The proposals were defeated in Congress, and Alliance efforts to win Democratic legislative seats in 1890 and 1891 to secure supportive elected officials had limited success.  This led many Alliance members to conclude that the Democratic and Republican parties were too wed to big business to be supportive of reform.  Consequently, the Populist Party was founded in in the mid-1890s.

It’s exciting to  think that our Blake and Mooneyham families were involved in the efforts by their fellow farmers to create reform, but I have no idea if that was the case.  However, these were the times they lived through, and the talk of the day at farm homes were the desperate conditions and the efforts by farmers to build political strength.

[Information source for above: LearnNC.org]

A Note for Future Research

Finding this document has shed some interesting light on a part of our family story.  The story revolves strongly around mixed-race female landowners holding land as small farmers before and after the Civil War.  In fact, at this point, husbands are not listed for Eliza’s mother, Lucretia, or for Charlotte or Catherine Blake living near Lucretia before the Civil War.  Even the later relationship with Malinda Howle retained this pattern of economic relationships between female landowners.  We know Malinda’s husband’s name, but the relationship between Malinda and Lucretia was enough for Malinda to include Lucretia in her will, and irritating enough to her husband for him to challenge the will and deny Lucretia any inheritance.

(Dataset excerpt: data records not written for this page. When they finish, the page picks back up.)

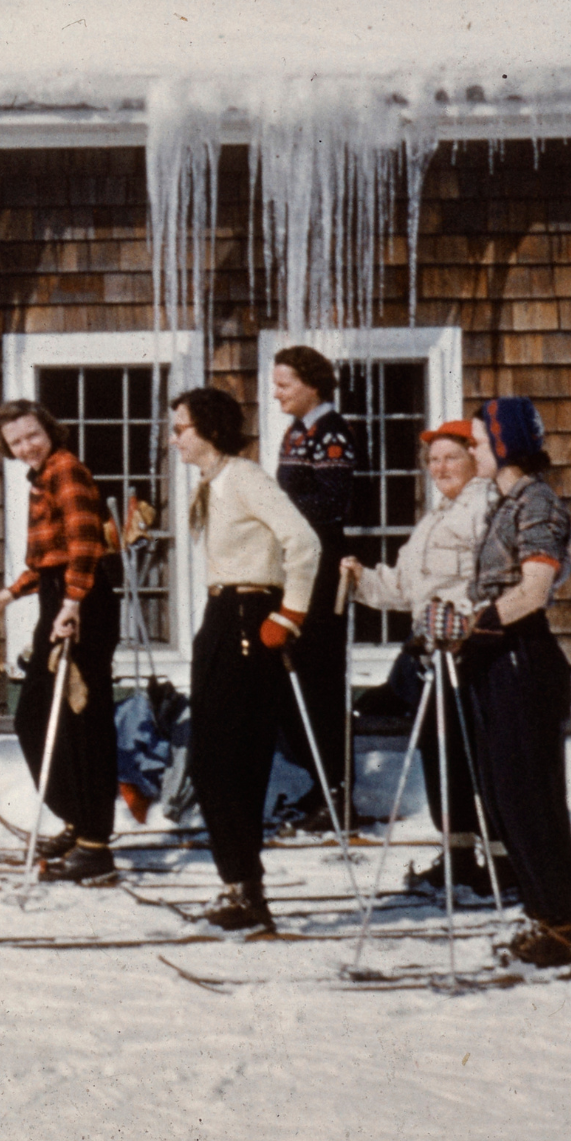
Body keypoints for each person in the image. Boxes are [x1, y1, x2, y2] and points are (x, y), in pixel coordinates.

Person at [441, 397, 571, 970]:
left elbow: (533, 589)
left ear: (504, 445)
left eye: (478, 442)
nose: (472, 451)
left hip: (524, 660)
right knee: (505, 796)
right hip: (495, 659)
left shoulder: (537, 501)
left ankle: (562, 927)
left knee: (531, 798)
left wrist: (474, 624)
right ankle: (540, 915)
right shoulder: (505, 502)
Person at [169, 386, 321, 933]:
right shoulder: (215, 483)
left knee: (231, 759)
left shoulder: (247, 477)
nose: (174, 439)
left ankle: (246, 891)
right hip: (220, 618)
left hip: (248, 618)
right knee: (210, 761)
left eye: (181, 427)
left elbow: (303, 543)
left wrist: (291, 614)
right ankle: (237, 882)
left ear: (208, 428)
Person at [0, 400, 124, 883]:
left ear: (49, 430)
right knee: (38, 714)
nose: (26, 446)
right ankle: (78, 822)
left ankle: (95, 845)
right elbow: (46, 563)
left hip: (83, 601)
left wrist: (74, 603)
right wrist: (6, 596)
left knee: (81, 719)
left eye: (32, 435)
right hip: (62, 596)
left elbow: (84, 545)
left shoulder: (67, 471)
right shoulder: (41, 478)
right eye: (16, 442)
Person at [341, 421, 498, 896]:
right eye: (433, 459)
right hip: (430, 656)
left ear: (475, 459)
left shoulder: (487, 508)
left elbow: (496, 581)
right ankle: (456, 856)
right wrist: (362, 580)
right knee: (440, 755)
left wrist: (468, 623)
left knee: (474, 759)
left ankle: (504, 862)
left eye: (451, 457)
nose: (439, 467)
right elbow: (409, 588)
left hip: (468, 654)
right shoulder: (438, 516)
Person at [269, 344, 361, 833]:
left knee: (321, 681)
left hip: (323, 569)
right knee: (297, 678)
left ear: (312, 384)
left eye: (285, 384)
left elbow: (328, 506)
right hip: (299, 564)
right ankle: (320, 782)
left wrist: (273, 511)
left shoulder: (332, 433)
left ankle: (340, 793)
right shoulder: (297, 432)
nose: (277, 392)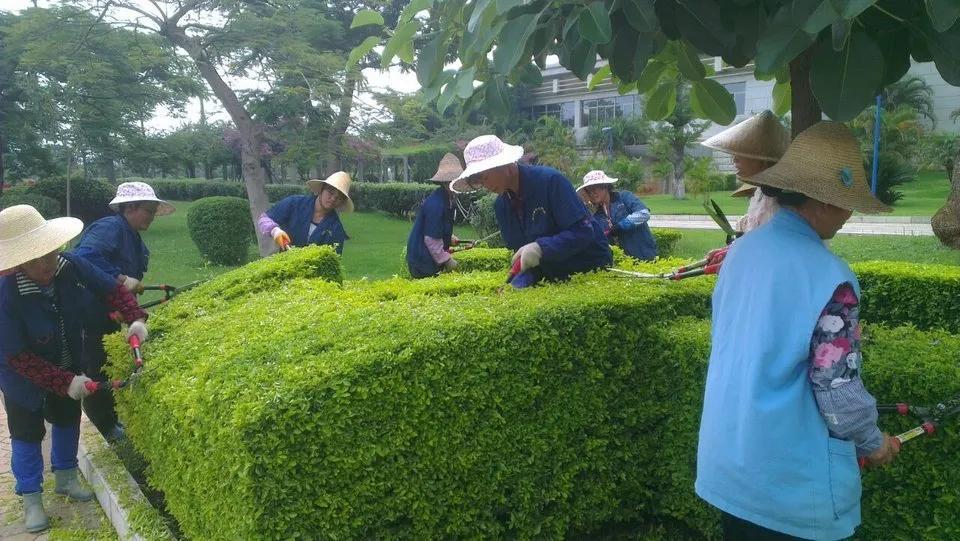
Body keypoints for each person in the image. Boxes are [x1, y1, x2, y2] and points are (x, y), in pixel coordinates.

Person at [695, 122, 899, 541]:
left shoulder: (741, 251)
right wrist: (873, 442)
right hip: (788, 489)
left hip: (729, 467)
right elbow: (837, 389)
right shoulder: (830, 275)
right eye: (847, 202)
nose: (849, 214)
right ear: (822, 201)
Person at [0, 205, 148, 533]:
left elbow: (111, 289)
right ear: (17, 262)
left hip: (67, 360)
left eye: (49, 254)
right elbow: (16, 356)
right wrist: (63, 381)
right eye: (35, 259)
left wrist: (135, 317)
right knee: (26, 434)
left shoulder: (70, 266)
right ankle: (31, 497)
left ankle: (65, 477)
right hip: (21, 378)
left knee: (67, 420)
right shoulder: (5, 296)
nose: (46, 265)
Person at [71, 181, 173, 440]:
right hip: (90, 314)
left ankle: (109, 422)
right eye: (148, 210)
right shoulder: (110, 228)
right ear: (130, 207)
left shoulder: (132, 236)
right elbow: (83, 257)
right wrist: (121, 278)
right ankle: (103, 428)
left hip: (109, 311)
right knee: (97, 368)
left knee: (108, 364)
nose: (151, 216)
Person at [451, 135, 611, 288]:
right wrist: (519, 282)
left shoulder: (550, 182)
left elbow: (583, 232)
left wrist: (541, 247)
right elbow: (524, 256)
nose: (485, 185)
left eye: (485, 177)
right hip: (553, 275)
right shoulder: (501, 206)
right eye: (479, 181)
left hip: (589, 268)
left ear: (504, 166)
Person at [700, 110, 789, 235]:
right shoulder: (761, 192)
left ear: (762, 160)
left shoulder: (783, 203)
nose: (734, 159)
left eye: (741, 153)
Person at [257, 172, 353, 254]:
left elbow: (332, 262)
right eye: (331, 192)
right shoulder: (294, 203)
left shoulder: (336, 229)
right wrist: (275, 231)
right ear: (321, 190)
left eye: (339, 197)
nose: (333, 199)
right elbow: (264, 219)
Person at [576, 170, 657, 261]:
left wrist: (621, 226)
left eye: (594, 189)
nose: (592, 193)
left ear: (605, 186)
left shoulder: (624, 197)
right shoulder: (596, 214)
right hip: (622, 263)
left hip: (645, 256)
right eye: (589, 191)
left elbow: (644, 213)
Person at [406, 153, 464, 278]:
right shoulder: (436, 204)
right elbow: (431, 239)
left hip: (429, 257)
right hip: (422, 261)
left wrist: (449, 237)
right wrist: (446, 260)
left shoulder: (447, 199)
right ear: (448, 183)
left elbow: (439, 226)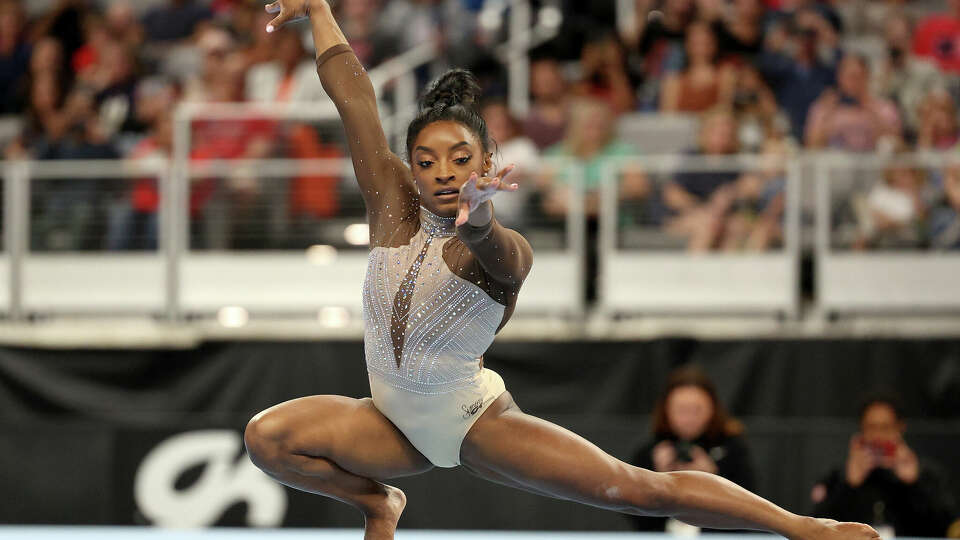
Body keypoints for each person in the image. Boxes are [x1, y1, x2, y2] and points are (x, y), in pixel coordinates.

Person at [243, 2, 882, 540]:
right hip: (386, 425)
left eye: (459, 158)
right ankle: (378, 502)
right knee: (268, 439)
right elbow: (355, 103)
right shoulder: (390, 208)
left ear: (486, 161)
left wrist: (481, 223)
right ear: (410, 167)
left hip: (471, 423)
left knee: (635, 489)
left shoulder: (498, 245)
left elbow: (499, 257)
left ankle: (803, 528)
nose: (442, 171)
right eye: (427, 160)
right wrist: (321, 11)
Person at [631, 366, 756, 532]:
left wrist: (713, 479)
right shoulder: (650, 452)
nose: (689, 419)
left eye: (697, 410)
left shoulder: (732, 449)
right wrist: (657, 481)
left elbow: (751, 510)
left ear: (712, 408)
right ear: (666, 410)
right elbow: (635, 516)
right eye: (681, 410)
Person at [811, 395, 957, 537]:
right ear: (861, 430)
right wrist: (849, 485)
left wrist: (914, 484)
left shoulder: (926, 474)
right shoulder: (839, 476)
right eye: (871, 427)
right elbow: (817, 528)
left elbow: (948, 528)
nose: (878, 436)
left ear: (900, 428)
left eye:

Eliza has become a fuller character for me now.  While we now know more about Eliza Blake’s life on the land we still are not very certain about her ancestry.  Her mother seems certain now – Lucretia Blake.  Perhaps Charlotte Blake was Lucretia’s mother and Eliza’s grandmother.  It is not certain.  Nor is it certain whether the Blake name was passed through the female line instead of the male.  If Charlotte Blake was Lucretia’s mother, and Lucretia’s children were still Blakes either the name was passed through the female line or Lucretia married another Blake, also very possible.   In any case, it seems likely there was some relationship there with two Blakes living so close to each other, both mixed-race.  The search goes on.